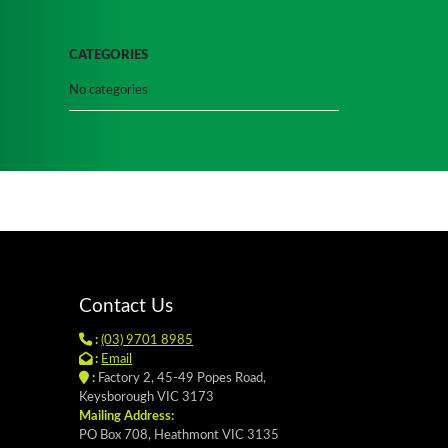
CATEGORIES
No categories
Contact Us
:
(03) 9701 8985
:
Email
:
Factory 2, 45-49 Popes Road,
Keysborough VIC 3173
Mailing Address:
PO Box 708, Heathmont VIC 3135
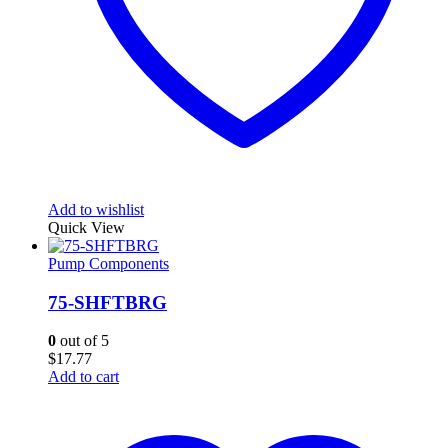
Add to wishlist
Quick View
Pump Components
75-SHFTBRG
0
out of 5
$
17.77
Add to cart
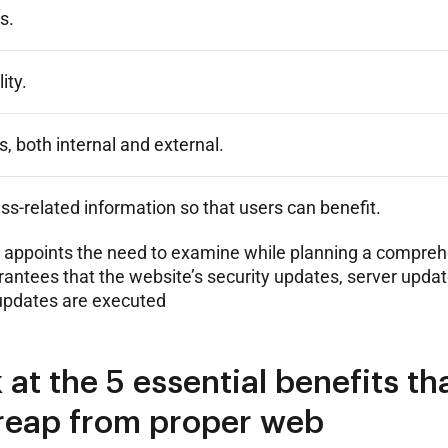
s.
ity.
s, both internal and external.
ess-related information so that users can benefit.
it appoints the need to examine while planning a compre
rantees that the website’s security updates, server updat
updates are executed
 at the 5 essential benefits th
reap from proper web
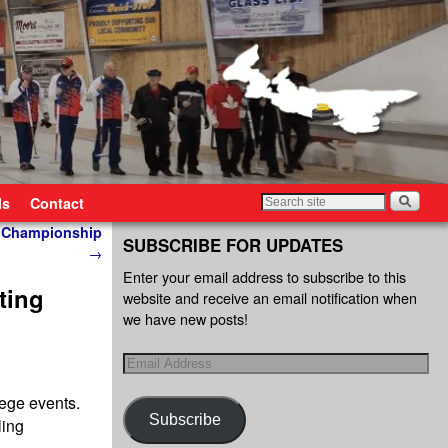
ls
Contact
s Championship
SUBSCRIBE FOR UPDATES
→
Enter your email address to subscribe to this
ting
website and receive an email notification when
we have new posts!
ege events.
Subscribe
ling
####
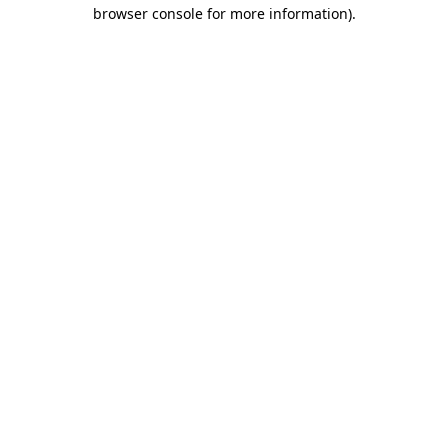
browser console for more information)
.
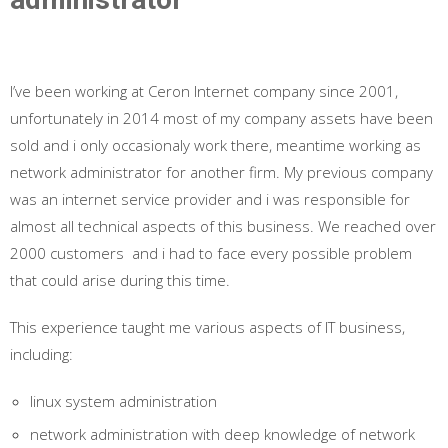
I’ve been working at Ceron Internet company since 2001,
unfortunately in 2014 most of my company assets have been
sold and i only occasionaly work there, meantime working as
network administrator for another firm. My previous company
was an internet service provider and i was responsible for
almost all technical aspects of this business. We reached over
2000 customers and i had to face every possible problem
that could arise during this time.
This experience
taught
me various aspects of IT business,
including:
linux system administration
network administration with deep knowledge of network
####
◆ ABOUT THIS EXERCISE
Copy out the text in the entries between the lines holding "Add to wishlist" and "reap from proper web", inclusive, with each line unchanged. Leave the pictures out of your copy.

◆ COMPLETED EXERCISE
Add to wishlist
Quick View
Pump Components
75-SHFTBRG
0
out of 5
$
17.77
Add to cart
s.
ity.
s, both internal and external.
ess-related information so that users can benefit.
it appoints the need to examine while planning a compre
rantees that the website’s security updates, server updat
updates are executed
 at the 5 essential benefits th
reap from proper web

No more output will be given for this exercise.